Quando conobbe sua moglie?
«Anna
posso dire di conoscerla da sempre, essendo allora la mia dirimpettaia.
Ma all’inizio la vedevo senza guardarla. Poi capita che uno si applichi
con più attenzione e da uno sguardo si finisce sull’altare».

Ci sapeva fare con le ragazze?
«No…
Prima l’ambiente militare, poi quello cattolico,diversissimi da quelli
attuali, mi consentirono con l’altro sesso solo un rapporto a distanza.
Come vede anche per trovare mia moglie non ho fatto troppa strada».
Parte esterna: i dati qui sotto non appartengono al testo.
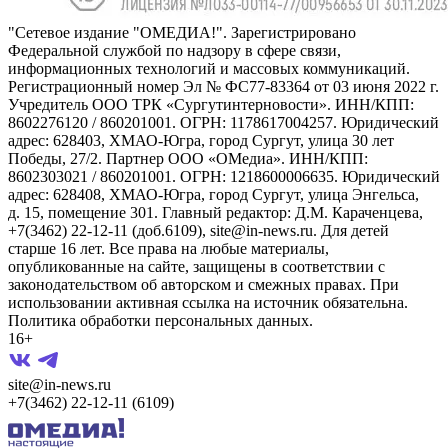
"Сетевое издание "ОМЕДИА!". Зарегистрировано
Федеральной службой по надзору в сфере связи,
информационных технологий и массовых коммуникаций.
Регистрационный номер Эл № ФС77-83364 от 03 июня 2022 г.
Учредитель ООО ТРК «Сургутинтерновости». ИНН/КПП:
8602276120 / 860201001. ОГРН: 1178617004257. Юридический
адрес: 628403, ХМАО-Югра, город Сургут, улица 30 лет
Победы, 27/2. Партнер ООО «ОМедиа». ИНН/КПП:
8602303021 / 860201001. ОГРН: 1218600006635. Юридический
адрес: 628408, ХМАО-Югра, город Сургут, улица Энгельса,
д. 15, помещение 301. Главный редактор: Д.М. Караченцева,
+7(3462) 22-12-11 (доб.6109), site@in-news.ru. Для детей
старше 16 лет. Все права на любые материалы,
опубликованные на сайте, защищены в соответствии с
законодательством об авторском и смежных правах. При
использовании активная ссылка на источник обязательна.
Политика обработки персональных данных.
16+
site@in-news.ru
+7(3462) 22-12-11 (6109)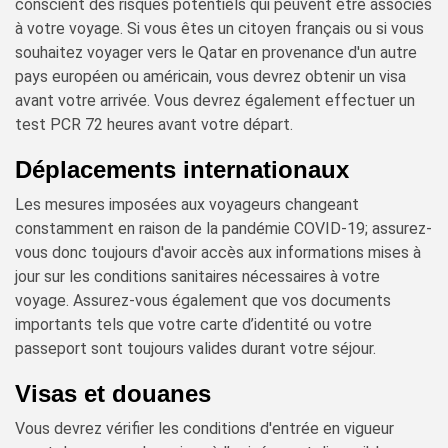
conscient des risques potentiels qui peuvent être associés
à votre voyage. Si vous êtes un citoyen français ou si vous
souhaitez voyager vers le Qatar en provenance d'un autre
pays européen ou américain, vous devrez obtenir un visa
avant votre arrivée. Vous devrez également effectuer un
test PCR 72 heures avant votre départ.
Déplacements internationaux
Les mesures imposées aux voyageurs changeant
constamment en raison de la pandémie COVID-19; assurez-
vous donc toujours d'avoir accès aux informations mises à
jour sur les conditions sanitaires nécessaires à votre
voyage. Assurez-vous également que vos documents
importants tels que votre carte d’identité ou votre
passeport sont toujours valides durant votre séjour.
Visas et douanes
Vous devrez vérifier les conditions d'entrée en vigueur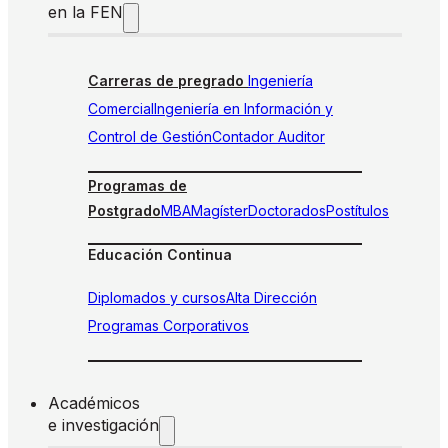
en la FEN
Carreras de pregrado
Ingeniería
Comercial
Ingeniería en Información y
Control de Gestión
Contador Auditor
Programas de
Postgrado
MBA
Magíster
Doctorados
Postítulos
Educación Continua
Diplomados y cursos
Alta Dirección
Programas Corporativos
Académicos
e investigación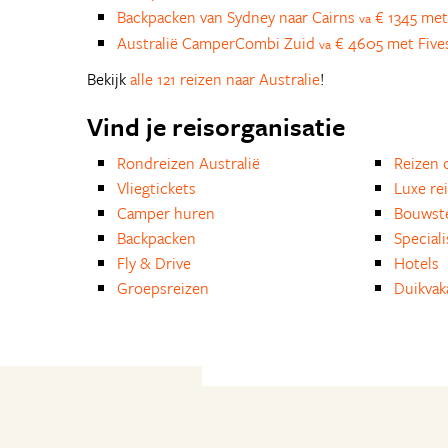
Backpacken van Sydney naar Cairns
€ 1345 met
va
Australië CamperCombi Zuid
€ 4605 met Five
va
Bekijk
alle 121 reizen naar Australie
!
Vind je reisorganisatie
Rondreizen Australië
Reizen 
Vliegtickets
Luxe re
Camper huren
Bouwst
Backpacken
Special
Fly & Drive
Hotels
Groepsreizen
Duikvak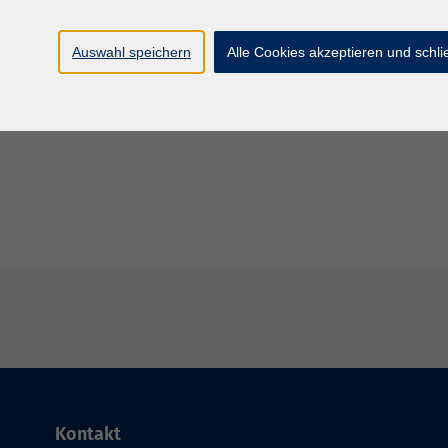
Beilngr
Auswahl speichern
Alle Cookies akzeptieren und schl
Mo. 12.
hung von 1,5 bis 3,5 Jahren mit Begleitung
Beilngr
Kontakt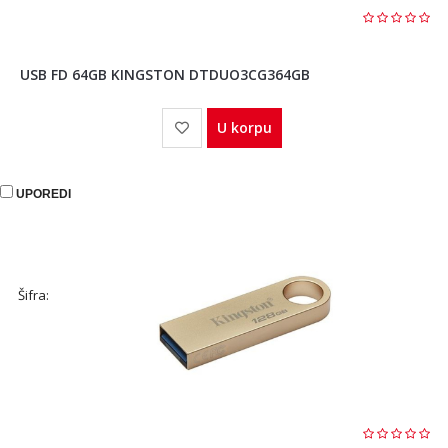
USB FD 64GB KINGSTON DTDUO3CG364GB
U korpu
UPOREDI
Šifra:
Segni racconta che la vostra passione civile esplose
all’università quando, durante le elezioni degli organismi direttivi,
beccaste con le mani nel sacco il vostro avversario che tentava di fare
brogli.

«La politica universitaria era una forma precocemente
degradata di quella che annunciava molto prima quella che sarebbe stata
poi la dissoluzione dei partiti. Noi ci siamo trovati a doverci
confrontare con queste abitudini. Dovemmo scegliere se gareggiare sullo
stesso livello o prenderli di petto. Decidemmo di prenderli di petto».
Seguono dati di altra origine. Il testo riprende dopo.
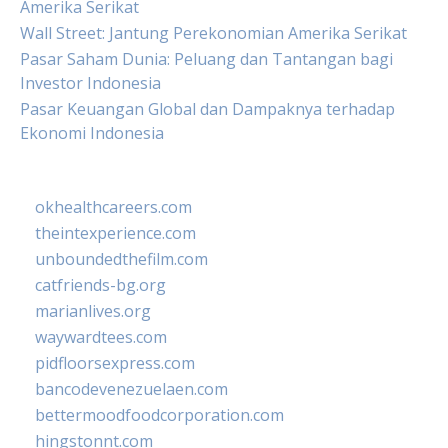
Amerika Serikat
Wall Street: Jantung Perekonomian Amerika Serikat
Pasar Saham Dunia: Peluang dan Tantangan bagi
Investor Indonesia
Pasar Keuangan Global dan Dampaknya terhadap
Ekonomi Indonesia
okhealthcareers.com
theintexperience.com
unboundedthefilm.com
catfriends-bg.org
marianlives.org
waywardtees.com
pidfloorsexpress.com
bancodevenezuelaen.com
bettermoodfoodcorporation.com
hingstonnt.com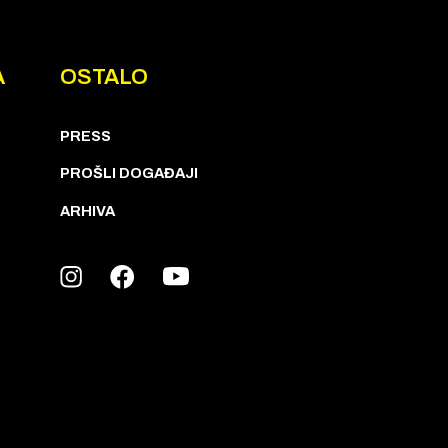
A
OSTALO
PRESS
PROŠLI DOGAĐAJI
ARHIVA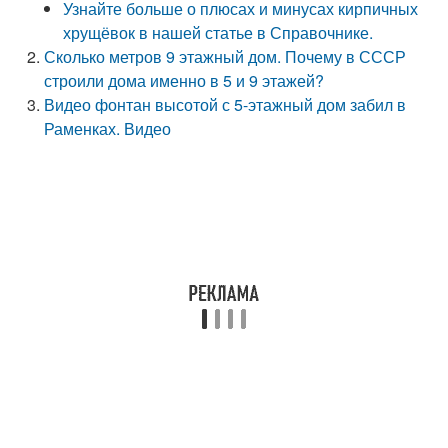
Узнайте больше о плюсах и минусах кирпичных
хрущёвок в нашей статье в Справочнике.
Сколько метров 9 этажный дом. Почему в СССР
строили дома именно в 5 и 9 этажей?
Видео фонтан высотой с 5-этажный дом забил в
Раменках. Видео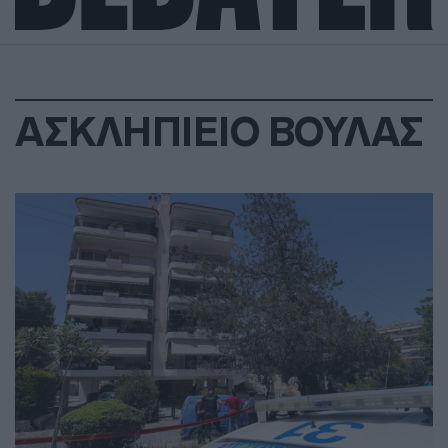
ΑΣΚΛΗΠΙΕΙΟ ΒΟΥΛΑΣ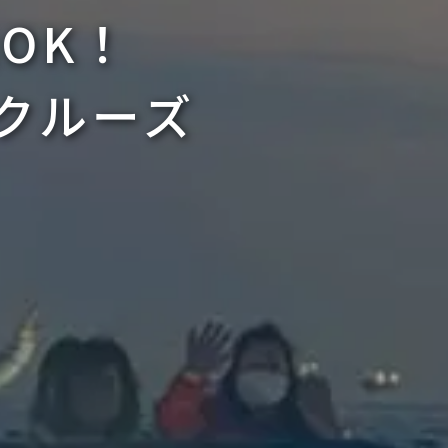
OK！
クルーズ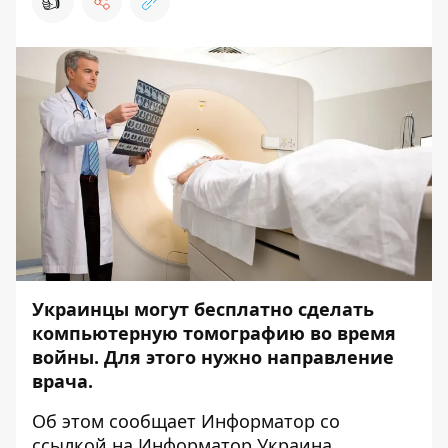
👍
Украинцы могут бесплатно сделать
компьютерную томографию во время
войны. Для этого нужно направление
врача.
Об этом сообщает
Информатор
со
ссылкой на
Информатор Украина
.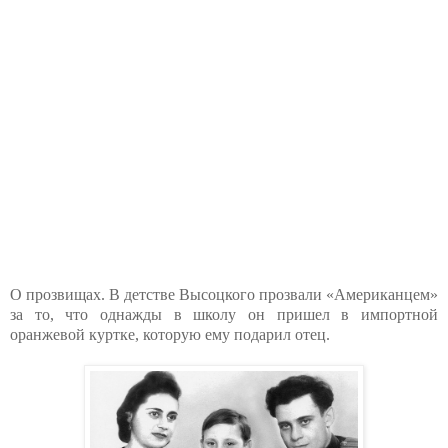
О прозвищах. В детстве Высоцкого прозвали «Американцем»
за то, что однажды в школу он пришел в импортной
оранжевой куртке, которую ему подарил отец.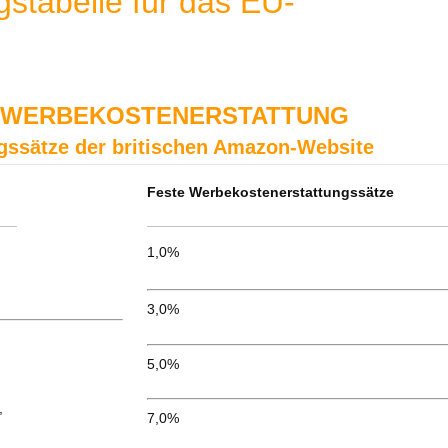
stabelle für das EU-
DWERBEKOSTENERSTATTUNG
gssätze der britischen Amazon-Website
Feste Werbekostenerstattungssätze
1,0%
3,0%
5,0%
,
7,0%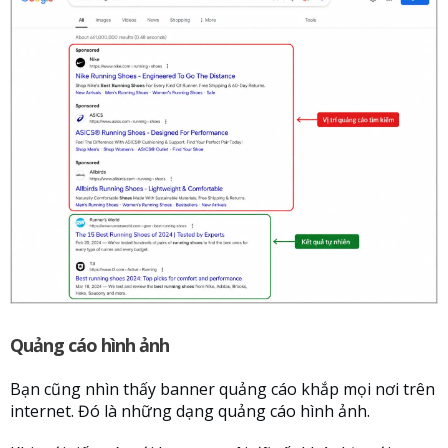
Quảng cáo hình ảnh
Bạn cũng nhìn thấy banner quảng cáo khắp mọi nơi trên
internet. Đó là những dạng quảng cáo hình ảnh.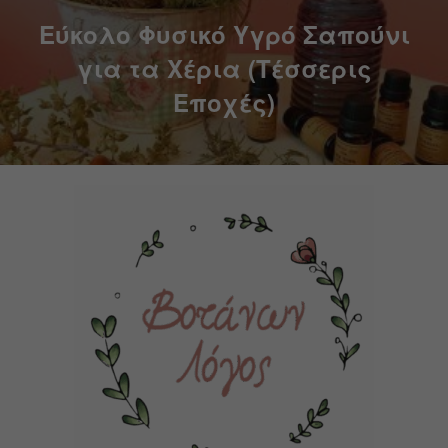
Εύκολο Φυσικό Υγρό Σαπούνι
για τα Χέρια (Τέσσερις
Εποχές)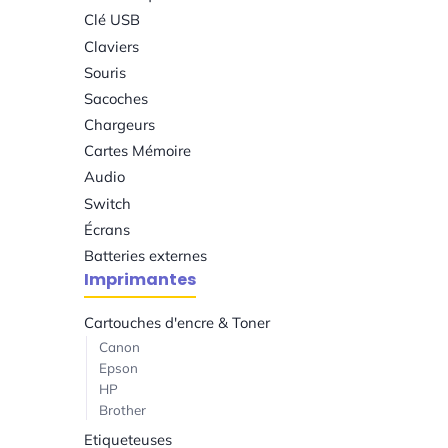
Clé USB
Claviers
Souris
Sacoches
Chargeurs
Cartes Mémoire
Audio
Switch
Écrans
Batteries externes
Imprimantes
Cartouches d'encre & Toner
Canon
Epson
HP
Brother
Etiqueteuses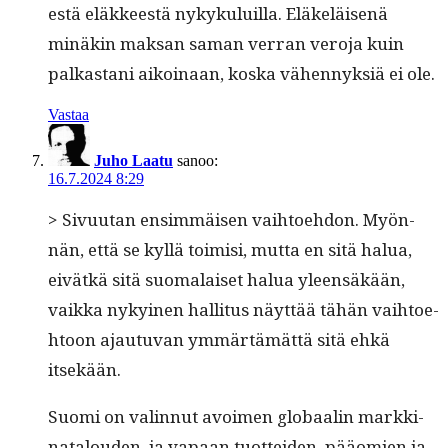
es­tä eläk­keestä nykyku­luil­la. Eläkeläisenä
minäkin mak­san saman ver­ran vero­ja kuin
palka­s­tani aikoinaan, kos­ka vähen­nyk­siä ei ole.
Vastaa
Juho Laatu
sanoo:
16.7.2024 8:29
> Sivu­u­tan ensim­mäisen vai­h­toe­hdon. Myön­
nän, että se kyl­lä toimisi, mut­ta en sitä halua,
eivätkä sitä suo­ma­laiset halua yleen­säkään,
vaik­ka nykyi­nen hal­li­tus näyt­tää tähän vai­h­toe­
htoon ajau­tu­van ymmärtämät­tä sitä ehkä
itsekään.
Suo­mi on valin­nut avoimen globaalin markki­
na­t­alouden, ja vapaan tuot­tei­den, pääomien ja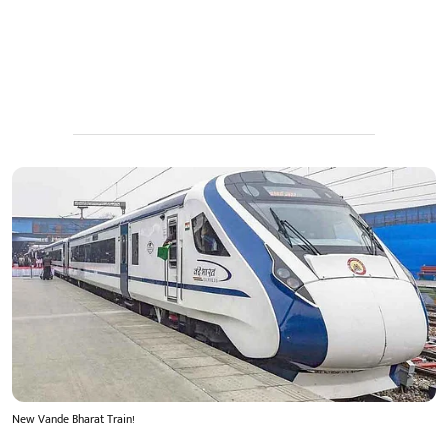
New Vande Bharat Train!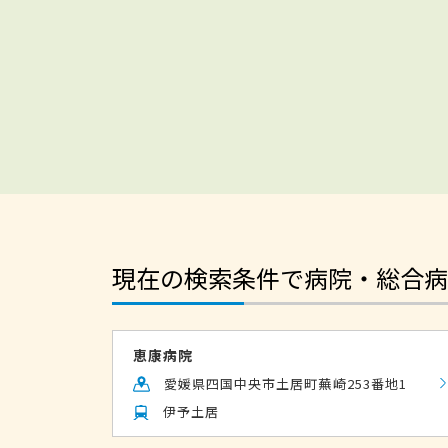
現在の検索条件で病院・総合病
恵康病院
愛媛県四国中央市土居町蕪崎253番地1
伊予土居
A proposito di elezioni, cosa succederà dopo le Europee?
«Che
il Pd si trovi in difficoltà è ampiamente riconosciuto. Quello che non
riesco ad accettare è che non solo le elezioni europee non hanno al
loro centro l’Europa, e sono ancora na voltza elezioni che guardano
all’Italia, ma che nel nostro caso rischiano di trasformarsi in un
congresso di partito. Quando le conte e le decisioni non sono possibili
nei luoghi ordinari, si cercano dei luoghi straordinari».

Da dove verrà il futuro leader del Pd?

«Bisognerà cercarlo dappertutto, senza limitarsi alla piccola conventicola degli attuali capi del partito.